• Available data
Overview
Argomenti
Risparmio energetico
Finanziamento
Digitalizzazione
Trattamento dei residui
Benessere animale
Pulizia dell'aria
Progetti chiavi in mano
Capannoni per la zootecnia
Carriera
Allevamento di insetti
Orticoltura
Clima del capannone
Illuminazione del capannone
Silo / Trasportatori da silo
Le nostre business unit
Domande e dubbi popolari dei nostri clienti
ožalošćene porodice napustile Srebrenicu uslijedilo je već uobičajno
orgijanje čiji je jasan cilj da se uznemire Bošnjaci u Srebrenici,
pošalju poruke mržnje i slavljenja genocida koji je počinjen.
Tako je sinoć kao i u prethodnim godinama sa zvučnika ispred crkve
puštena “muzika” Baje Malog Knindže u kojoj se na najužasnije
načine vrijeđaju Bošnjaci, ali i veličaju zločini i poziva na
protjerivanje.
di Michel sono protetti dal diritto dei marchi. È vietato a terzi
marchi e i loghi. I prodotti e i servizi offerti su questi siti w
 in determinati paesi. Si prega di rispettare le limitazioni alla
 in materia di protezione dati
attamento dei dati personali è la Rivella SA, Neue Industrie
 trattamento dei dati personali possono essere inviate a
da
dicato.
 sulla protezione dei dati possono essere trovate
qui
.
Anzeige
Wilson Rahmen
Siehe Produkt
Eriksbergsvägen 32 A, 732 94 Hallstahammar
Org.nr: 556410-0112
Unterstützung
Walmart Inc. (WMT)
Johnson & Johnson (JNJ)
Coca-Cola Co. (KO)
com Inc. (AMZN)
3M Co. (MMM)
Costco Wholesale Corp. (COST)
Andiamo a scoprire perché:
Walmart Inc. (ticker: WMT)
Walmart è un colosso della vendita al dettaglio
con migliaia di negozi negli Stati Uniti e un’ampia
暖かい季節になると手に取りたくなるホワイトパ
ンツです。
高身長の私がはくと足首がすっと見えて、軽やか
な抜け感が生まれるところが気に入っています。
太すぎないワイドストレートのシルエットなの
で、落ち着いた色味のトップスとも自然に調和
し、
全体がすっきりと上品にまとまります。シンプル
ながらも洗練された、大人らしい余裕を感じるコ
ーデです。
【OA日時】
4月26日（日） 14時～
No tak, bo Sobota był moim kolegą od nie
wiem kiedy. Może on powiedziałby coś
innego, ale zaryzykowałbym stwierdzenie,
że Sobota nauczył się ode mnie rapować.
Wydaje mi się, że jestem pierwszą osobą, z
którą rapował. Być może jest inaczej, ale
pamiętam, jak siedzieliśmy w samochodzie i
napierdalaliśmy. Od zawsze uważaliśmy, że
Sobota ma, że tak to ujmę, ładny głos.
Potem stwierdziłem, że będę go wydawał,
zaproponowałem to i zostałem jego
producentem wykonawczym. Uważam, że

• Work item
Your job is to print exactly the lines that run from the top of the entries through the line with "in materia di protezione dati", and no others.

• Task answer
Overview
Argomenti
Risparmio energetico
Finanziamento
Digitalizzazione
Trattamento dei residui
Benessere animale
Pulizia dell'aria
Progetti chiavi in mano
Capannoni per la zootecnia
Carriera
Allevamento di insetti
Orticoltura
Clima del capannone
Illuminazione del capannone
Silo / Trasportatori da silo
Le nostre business unit
Domande e dubbi popolari dei nostri clienti
ožalošćene porodice napustile Srebrenicu uslijedilo je već uobičajno
orgijanje čiji je jasan cilj da se uznemire Bošnjaci u Srebrenici,
pošalju poruke mržnje i slavljenja genocida koji je počinjen.
Tako je sinoć kao i u prethodnim godinama sa zvučnika ispred crkve
puštena “muzika” Baje Malog Knindže u kojoj se na najužasnije
načine vrijeđaju Bošnjaci, ali i veličaju zločini i poziva na
protjerivanje.
di Michel sono protetti dal diritto dei marchi. È vietato a terzi
marchi e i loghi. I prodotti e i servizi offerti su questi siti w
 in determinati paesi. Si prega di rispettare le limitazioni alla
 in materia di protezione dati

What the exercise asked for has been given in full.